WebRTC almost forces us to create such client side SDKs. Especially since signaling isn’t defined for WebRTC – it is up to the vendor to decide, and here, the vendor is the CPaaS vendor. So if he defines an interface, it is easier to implement the client side of it as an SDK than to document it well enough and assume customers will be able to do the implementation properly without wasting too much time and too many support resources.
Programmable LLM interfaces

Time to look at LLM and Generative AI interfaces that are programmable. We do that by reviewing OpenAI’s developer platform documentation. Here’s what they have available at the moment:
- REST API and an SDK, for the text based prompting technology. The SDKs are available for JavaScript and Python
- WebSocket interface/API, for voice prompting. No SDK (yet)
- WebRTC interface/API, for voice prompting. No SDK (yet)
With voice, OpenAI Realtime API started by offering a WebSocket interface. Google Gemini followed suit.
Why WebSocket?
- Because the data that needs to pass through the connection is audio and not just a text request. HTTP is a bit less suitable for this
- It is bidirectional in nature – voice goes both ways here
- There are extra events that have to go alongside the voice itself
- The connection needs to stay open for long periods of time
- There is no real “request-response” paradigm like the one we’re used to on the web and with HTTP. While it is “there” to some extent, human interactions aren’t just a back and forth ping pong game
- Also, all online TTS and STT services out there offer a WebSocket interface, so this was just following an adjacent industry’s best practices (showing why sometimes best practices just aren’t the best)

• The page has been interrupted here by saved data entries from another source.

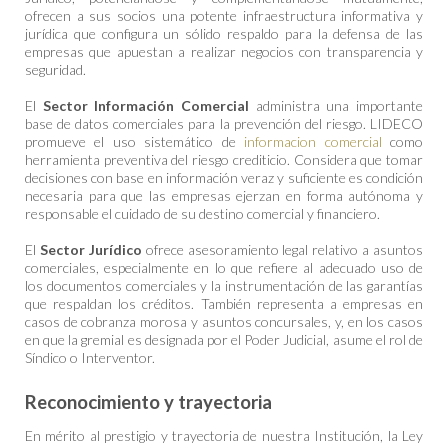
ofrecen a sus socios una potente infraestructura informativa y
jurídica que configura un sólido respaldo para la defensa de las
empresas que apuestan a realizar negocios con transparencia y
seguridad.
El
Sector Información Comercial
administra una importante
base de datos comerciales para la prevención del riesgo. LIDECO
promueve el uso sistemático de
informacion comercial
como
herramienta preventiva del riesgo crediticio. Considera que tomar
decisiones con base en información veraz y suficiente es condición
necesaria para que las empresas ejerzan en forma autónoma y
responsable el cuidado de su destino comercial y financiero.
El
Sector Jurídico
ofrece asesoramiento legal relativo a asuntos
comerciales, especialmente en lo que refiere al adecuado uso de
los documentos comerciales y la instrumentación de las garantías
que respaldan los créditos. También representa a empresas en
casos de cobranza morosa y asuntos concursales, y, en los casos
en que la gremial es designada por el Poder Judicial, asume el rol de
Síndico o Interventor.
Reconocimiento y trayectoria
En mérito al prestigio y trayectoria de nuestra Institución, la Ley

Why no SDK? Because this is still in beta…
They quickly followed with a WebRTC interface. Which makes total sense – WebSocket isn’t really real time and comes with its own set of limitations for an interactive voice interface (on that, in another time).

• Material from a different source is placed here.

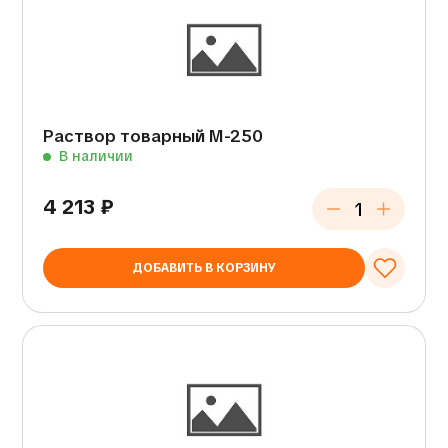
Раствор товарный М-250
В наличии
4 213
₽
ДОБАВИТЬ В КОРЗИНУ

What they didn’t do here was add an SDK either.
And while with WebSocket this is “acceptable”, for WebRTC… I believe it is less so.
👉 Here’s what I wrote about OpenAI, LLMs, voice and WebRTC a few months back
Is an SDK critical to “hide” a WebRTC interface

Yes it is.
WebRTC has an API surface that is quite extensive. It includes APIs, SDP, network configuration, etc.

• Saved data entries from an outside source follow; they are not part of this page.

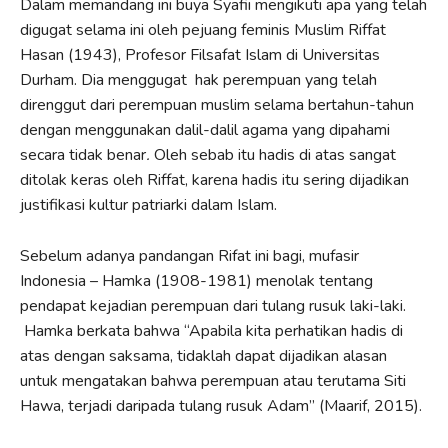
Dalam memandang ini buya Syafii mengikuti apa yang telah
digugat selama ini oleh pejuang feminis Muslim Riffat
Hasan (1943), Profesor Filsafat Islam di Universitas
Durham. Dia menggugat hak perempuan yang telah
direnggut dari perempuan muslim selama bertahun-tahun
dengan menggunakan dalil-dalil agama yang dipahami
secara tidak benar
.
Oleh sebab itu hadis di atas sangat
ditolak keras oleh Riffat, karena hadis itu sering dijadikan
justifikasi kultur patriarki dalam Islam.
Sebelum adanya pandangan Rifat ini bagi, mufasir
Indonesia – Hamka (1908-1981) menolak tentang
pendapat kejadian perempuan dari tulang rusuk laki-laki.
Hamka berkata bahwa “Apabila kita perhatikan hadis di
atas dengan saksama, tidaklah dapat dijadikan alasan
untuk mengatakan bahwa perempuan atau terutama Siti
Hawa, terjadi daripada tulang rusuk Adam” (Maarif, 2015).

Leaving all these exposed and even more – with no direct implementation other than an example in the documentation – isn’t going to help anyone.
WebRTC as a development interface suffers from a few big challenges:
- Low level, suitable for experience WebRTC developers only
- Exposes internals of the implementation, which are better kept out of a third party engineer’s hands (for example, controlling the iceServers configuration)
- Expansive interface with 100s of APIs that make up WebRTC. Which ones should a developer use? Which ones were tested against?
- Varied interface that includes APIs, callbacks, promises, configurations and SDP munging
- No defined signaling means someone needs to define it. And then developers need to understand and use that definition. Tricky (trust me)
This means that without having an SDK to a WebRTC interface (be it for a Programmable Video or Voice service, or for an LLM / Generative AI service), you are going to be left with a solution that is hard to adopt and easy to break:
- Hard to adopt because it takes a long time for developers to integrate with, and in the process eats up expensive support resources on your end (not to mention frustration for both the customer and the support people)
- Easy to break because there are just too many things that developers can do that you haven’t thought about that they are bound to fail or even cause outages on your end
Oh, and we didn’t go into the discussion of what to do with Android and iOS developers that might want to integrate with the services inside a native application (they need native SDKs…).
If you’re aiming to have an API for a WebRTC interface, then you should also work towards having an SDK for it. And if not, be very very clear to yourself why you don’t need an SDK.